Palo Alto Networks warns its customers regarding a vulnerability in their PAN-OS, that leads to command injection. Residing in their GlobalProtect feature, and requiring some specific configurations, this flaw still manages to hit the max CVSS score of 10/10. Fixes for the issue are already in development, the company says.
PAN-OS Command Injection Vulnerability Exploited in the Wild
On April 12, 2024, Palo Alto Networks released a report regarding the CVE-2024-3400 – a critical vulnerability in their PAN-OS. This operating system is a basis for the company’s firewall solutions, which is in turn a rather popular option for network protection among companies around the world. By exploiting the flaw, adversaries get the ability to execute arbitrary code with maximum (root) privileges. This explains the extremely high CVSS score, as well as the fact that cybersecurity is set abuzz about it.

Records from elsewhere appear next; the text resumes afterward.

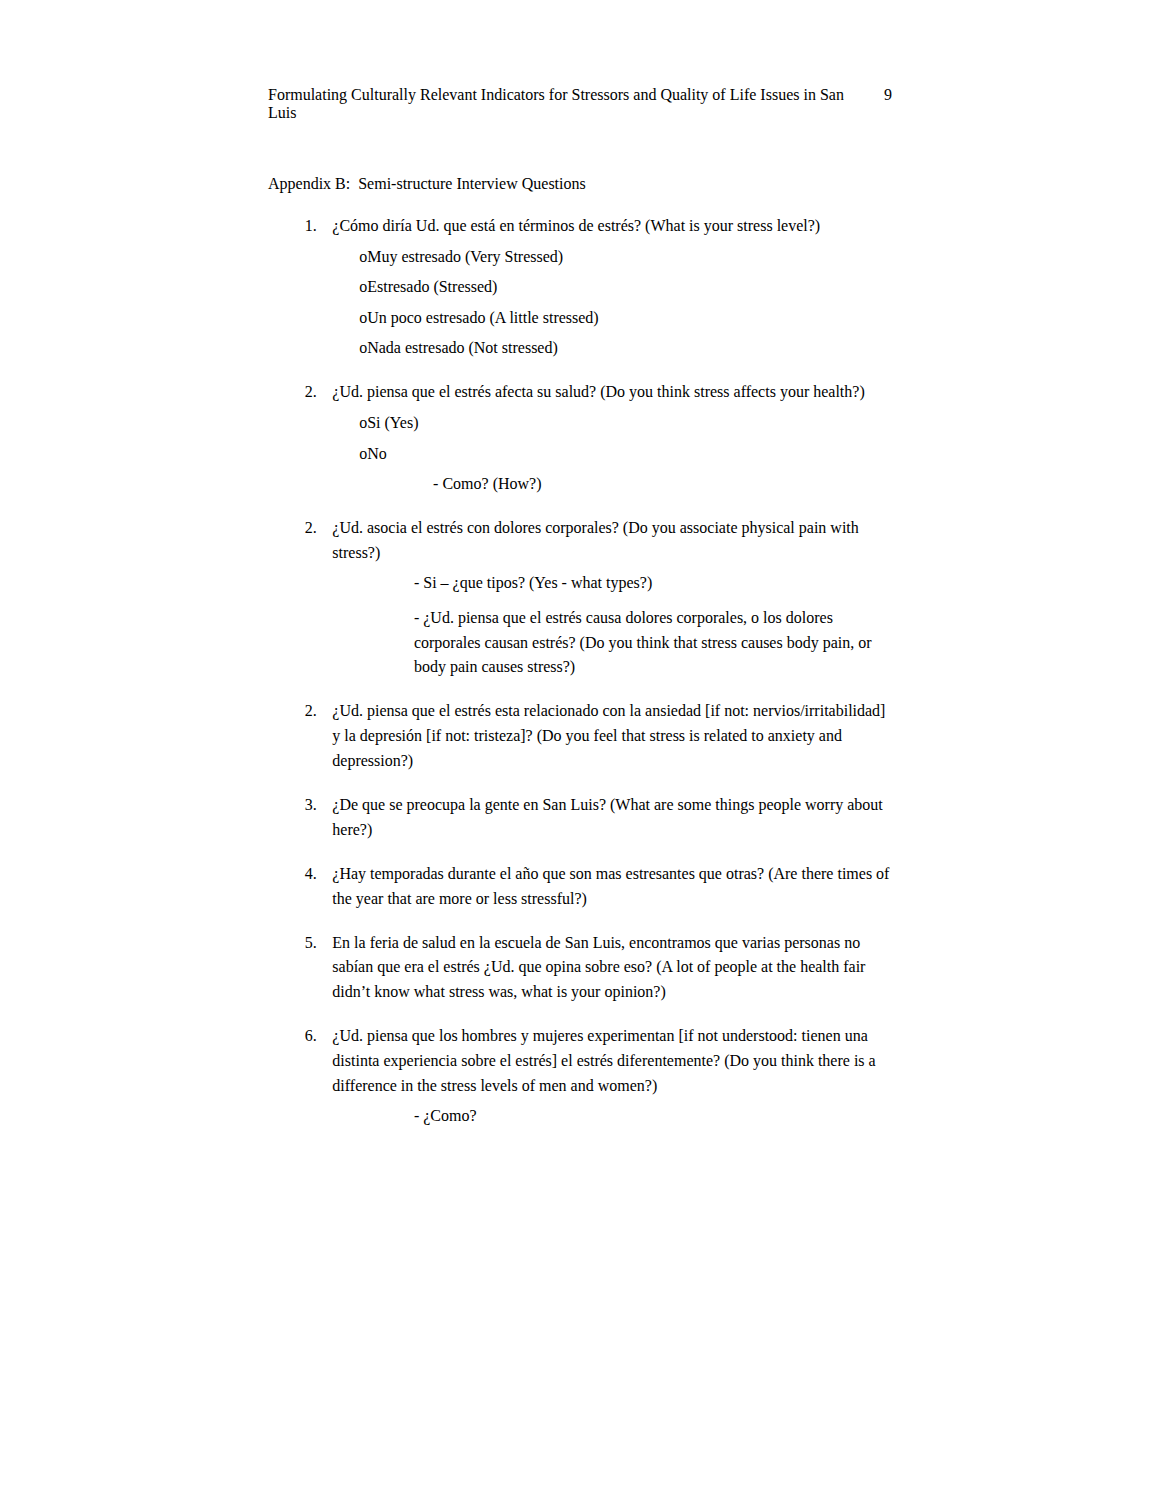Formulating Culturally Relevant Indicators for Stressors and Quality of Life Issues in San Luis
9
Appendix B: Semi-structure Interview Questions
¿Cómo diría Ud. que está en términos de estrés? (What is your stress level?)
oMuy estresado (Very Stressed)
oEstresado (Stressed)
oUn poco estresado (A little stressed)
oNada estresado (Not stressed)
¿Ud. piensa que el estrés afecta su salud? (Do you think stress affects your health?)
oSi (Yes)
oNo
- Como? (How?)
¿Ud. asocia el estrés con dolores corporales? (Do you associate physical pain with stress?)
- Si – ¿que tipos? (Yes - what types?)
- ¿Ud. piensa que el estrés causa dolores corporales, o los dolores corporales causan estrés? (Do you think that stress causes body pain, or body pain causes stress?)
¿Ud. piensa que el estrés esta relacionado con la ansiedad [if not: nervios/irritabilidad] y la depresión [if not: tristeza]? (Do you feel that stress is related to anxiety and depression?)
¿De que se preocupa la gente en San Luis? (What are some things people worry about here?)
¿Hay temporadas durante el año que son mas estresantes que otras? (Are there times of the year that are more or less stressful?)
En la feria de salud en la escuela de San Luis, encontramos que varias personas no sabían que era el estrés ¿Ud. que opina sobre eso? (A lot of people at the health fair didn’t know what stress was, what is your opinion?)
¿Ud. piensa que los hombres y mujeres experimentan [if not understood: tienen una distinta experiencia sobre el estrés] el estrés diferentemente? (Do you think there is a difference in the stress levels of men and women?)
- ¿Como?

The worst part about this flaw is that it is already exploited in real-world attacks. Palo Alto Networks do not mention any specific attack cases, but the fact that the vendor confirms this makes the fact hardly doubtful. The company also specifies that for the successful exploitation, the affected PAN-OS instance should have two things configured: device telemetry feature and the GlobalProtect gateway.
Arbitrary code execution vulnerabilities may be used for both gaining initial access and performing lateral movement. In the case of its residence in the firewall software, the result may lead to misconfiguration of the network protection or its complete disabling. The former is most probable though, as it allows for creating a stealth communication channel(s) with the infected environment.

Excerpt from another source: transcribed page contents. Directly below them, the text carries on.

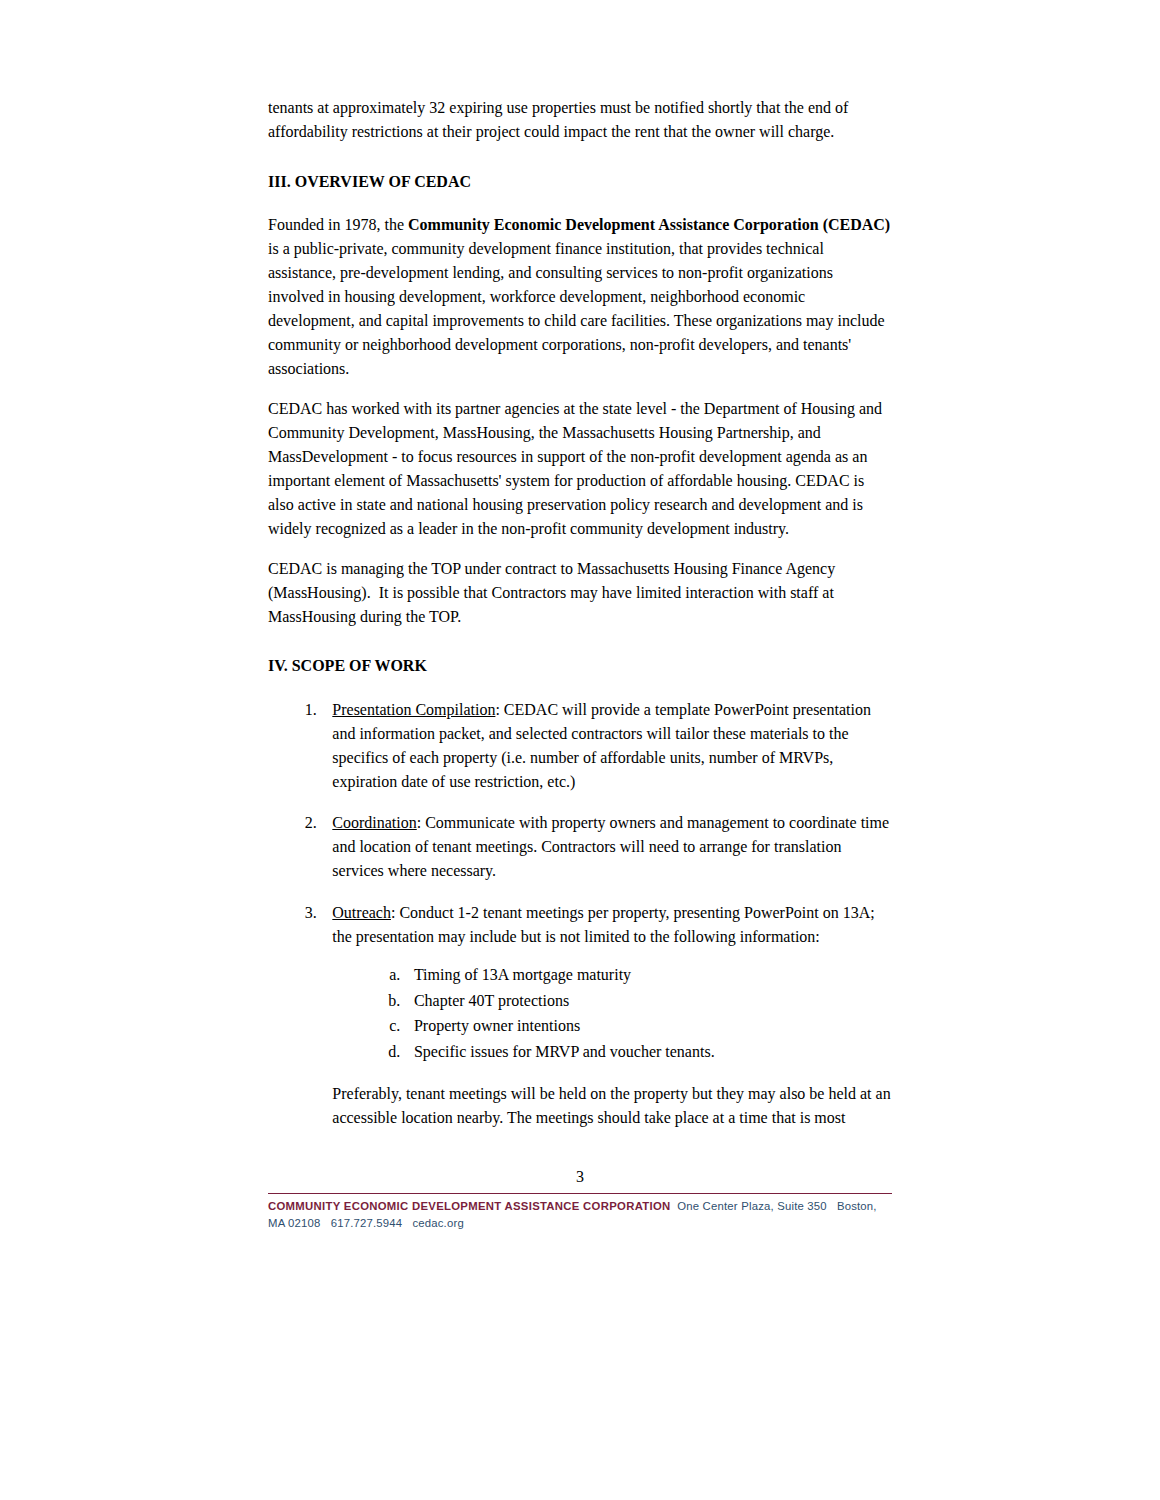tenants at approximately 32 expiring use properties must be notified shortly that the end of affordability restrictions at their project could impact the rent that the owner will charge.
III. Overview of CEDAC
Founded in 1978, the Community Economic Development Assistance Corporation (CEDAC) is a public-private, community development finance institution, that provides technical assistance, pre-development lending, and consulting services to non-profit organizations involved in housing development, workforce development, neighborhood economic development, and capital improvements to child care facilities. These organizations may include community or neighborhood development corporations, non-profit developers, and tenants' associations.
CEDAC has worked with its partner agencies at the state level - the Department of Housing and Community Development, MassHousing, the Massachusetts Housing Partnership, and MassDevelopment - to focus resources in support of the non-profit development agenda as an important element of Massachusetts' system for production of affordable housing. CEDAC is also active in state and national housing preservation policy research and development and is widely recognized as a leader in the non-profit community development industry.
CEDAC is managing the TOP under contract to Massachusetts Housing Finance Agency (MassHousing). It is possible that Contractors may have limited interaction with staff at MassHousing during the TOP.
IV. Scope of Work
Presentation Compilation: CEDAC will provide a template PowerPoint presentation and information packet, and selected contractors will tailor these materials to the specifics of each property (i.e. number of affordable units, number of MRVPs, expiration date of use restriction, etc.)
Coordination: Communicate with property owners and management to coordinate time and location of tenant meetings. Contractors will need to arrange for translation services where necessary.
Outreach: Conduct 1-2 tenant meetings per property, presenting PowerPoint on 13A; the presentation may include but is not limited to the following information:
Timing of 13A mortgage maturity
Chapter 40T protections
Property owner intentions
Specific issues for MRVP and voucher tenants.
Preferably, tenant meetings will be held on the property but they may also be held at an accessible location nearby. The meetings should take place at a time that is most
3
COMMUNITY ECONOMIC DEVELOPMENT ASSISTANCE CORPORATION One Center Plaza, Suite 350 Boston, MA 02108 617.727.5944 cedac.org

Affected Versions and Patches
Palo Alto Networks confirms the vulnerability being present in the grand total of 3 PAN-OS versions – 10.2, 11.0 and 11.1. Earlier versions, as well as some of the auxiliary software used together with the firewall are not affected. Problem is – there are no patches available for the flawed versions at the moment.
The company promises to release corresponding fixes for all the vulnerable versions on April 14, 2024. They also offer the possible mitigation of the issue, through disabling the device telemetry feature. This will diminish the potential impact of a successful exploitation. For the subscribers of their Threat Prevention service, the company provides the ability to block the potential exploitation cases.
Protecting Against Vulnerability Exploitation
Any software may contain vulnerabilities, and even the top-notched solutions from worldwide known vendors are not an exclusion. There are no soothsayers among us, so predicting which program will have a vulnerability is rather difficult. For that reason, reactive measures are the best possible way to avoid the attacks that use vulnerability exploitation.
Stay in touch with the latest security news. Whenever a flaw in widely used software becomes public, it hits the titles of all cybersecurity newsletters. Thing is – the vast majority of vulnerability exploitation happens after the information about it becomes public. Rapid reaction to the new discovery and patching the flaw as the instruction says will most definitely secure your environment.